----- DATA LISTING -----
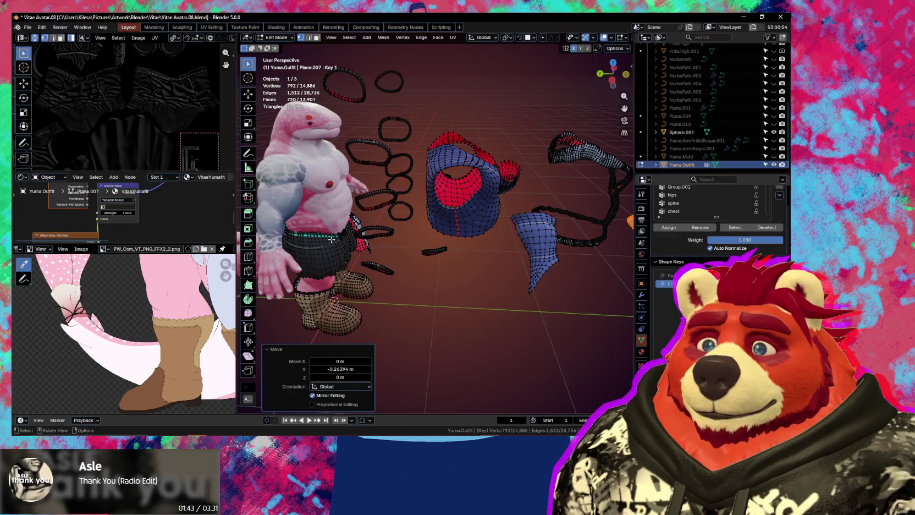
Lift the linked shorts mesh, then set it down beside the shark
key("l")
scroll(330, 249, "down", 3)
scroll(352, 256, "down", 2)
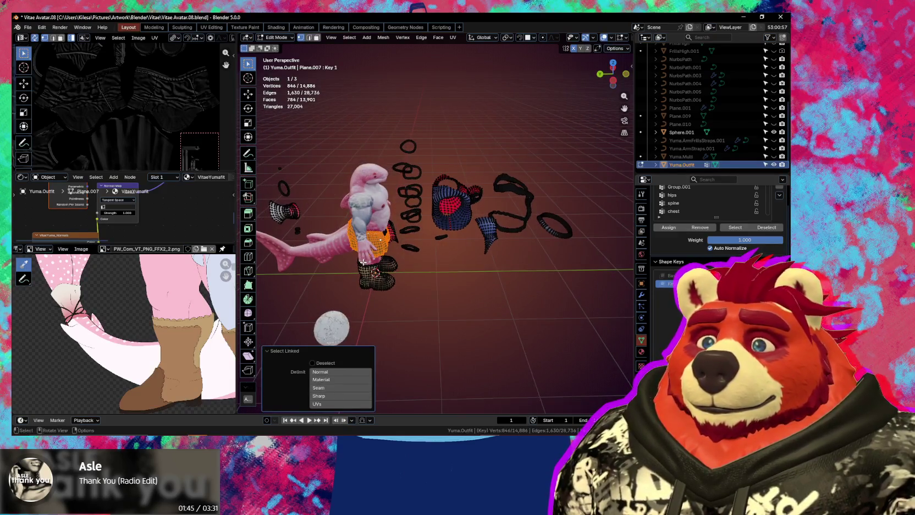
key("g")
key("z")
left_click(411, 160)
key("g")
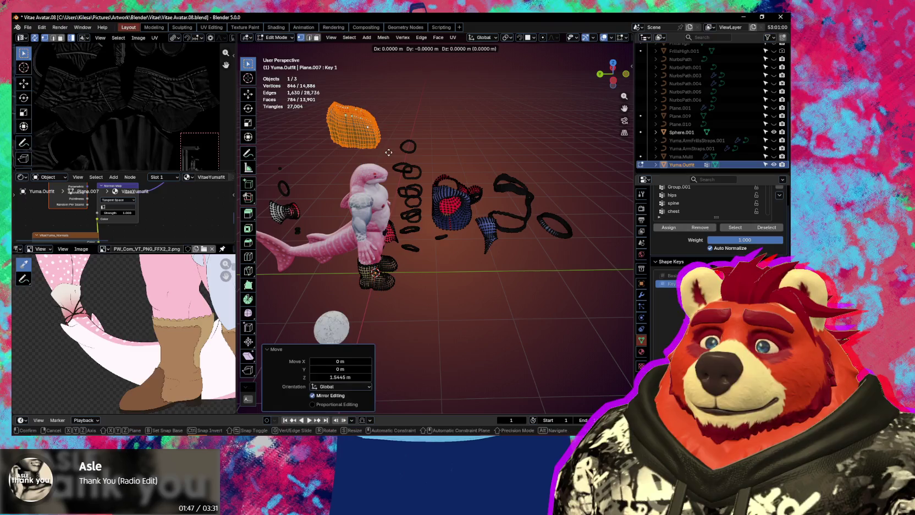
key("y")
key("z")
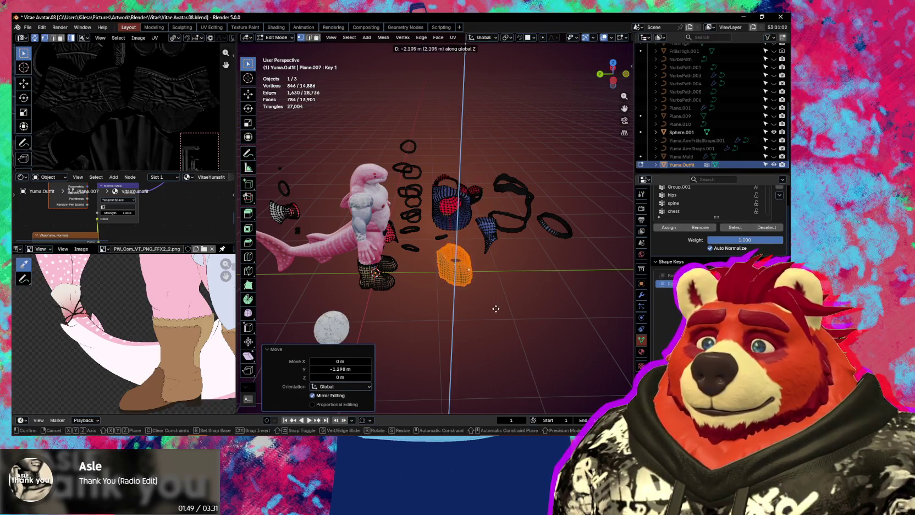
left_click(495, 309)
scroll(496, 309, "up", 2)
middle_click_drag(440, 286, 386, 270)
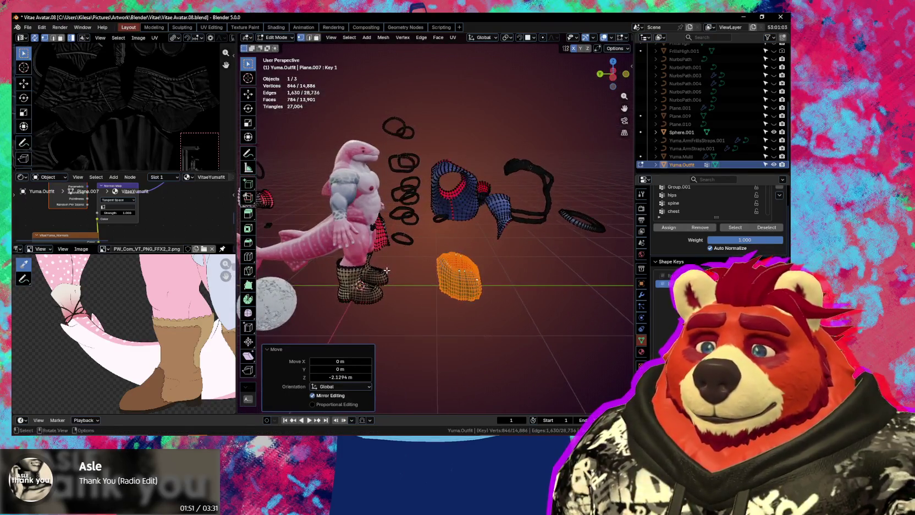
Move the boots out along Y to the right and nudge them along X
double_click(357, 273)
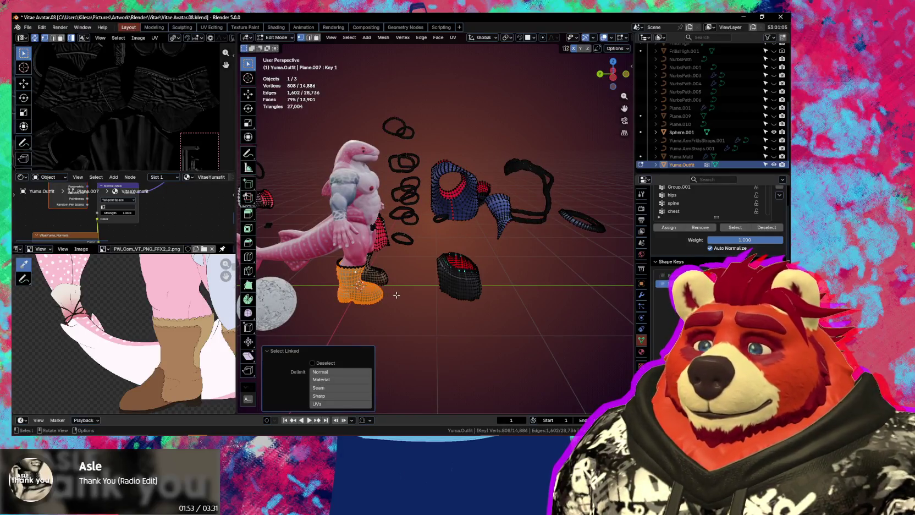
key("g")
key("y")
left_click(558, 313)
key("g")
key("x")
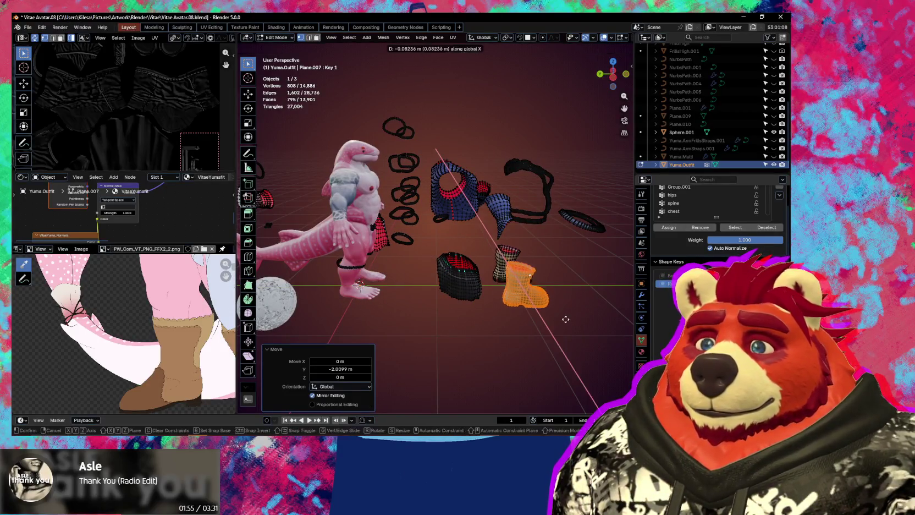
left_click(558, 322)
scroll(370, 275, "up", 1)
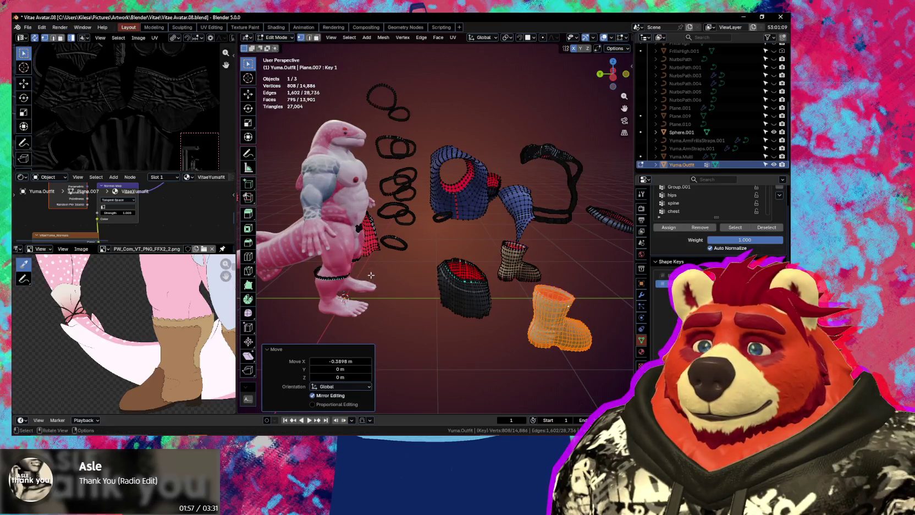
Move the ankle ring out along Y off the shark's feet
double_click(343, 276)
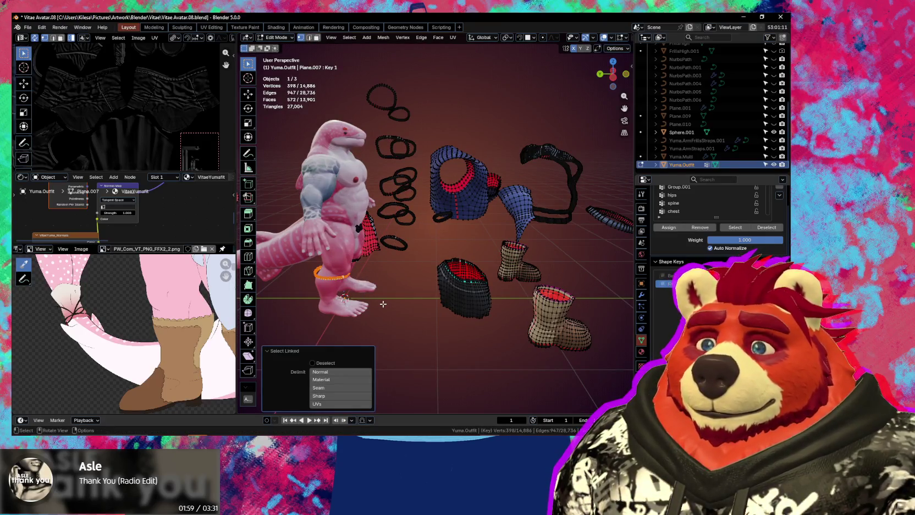
key("g")
key("y")
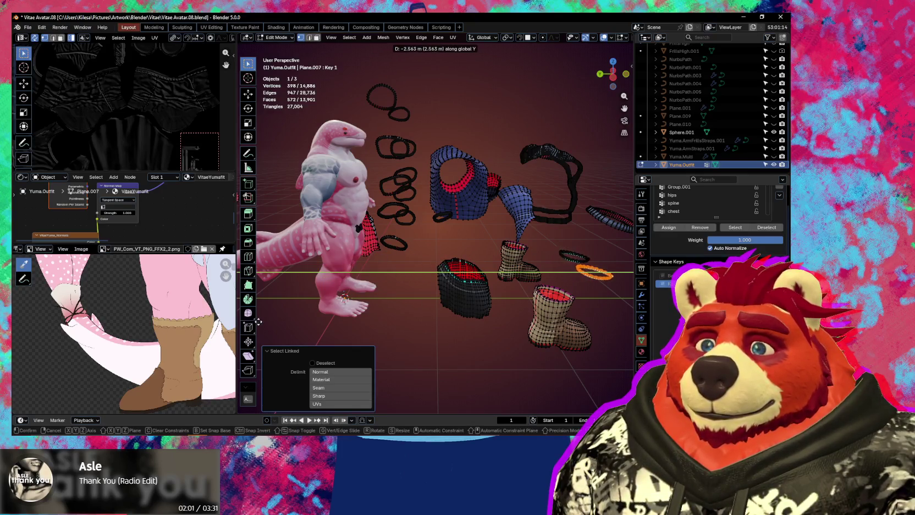
left_click(258, 321)
middle_click_drag(417, 317, 351, 258)
Move the first hip buckle along Y so it floats clear of the shark's body
scroll(341, 248, "up", 2)
scroll(330, 240, "up", 3)
scroll(329, 238, "up", 2)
-----
= EXERCISE PROMPT =
Output the data above exactly, beginning at its first line and ending with the line that holds "middle_click_drag(440, 286, 386, 270)". Leave out the pictures and add nothing.

= EXERCISE RESPONSE =
Lift the linked shorts mesh, then set it down beside the shark
key("l")
scroll(330, 249, "down", 3)
scroll(352, 256, "down", 2)
key("g")
key("z")
left_click(411, 160)
key("g")
key("y")
key("z")
left_click(495, 309)
scroll(496, 309, "up", 2)
middle_click_drag(440, 286, 386, 270)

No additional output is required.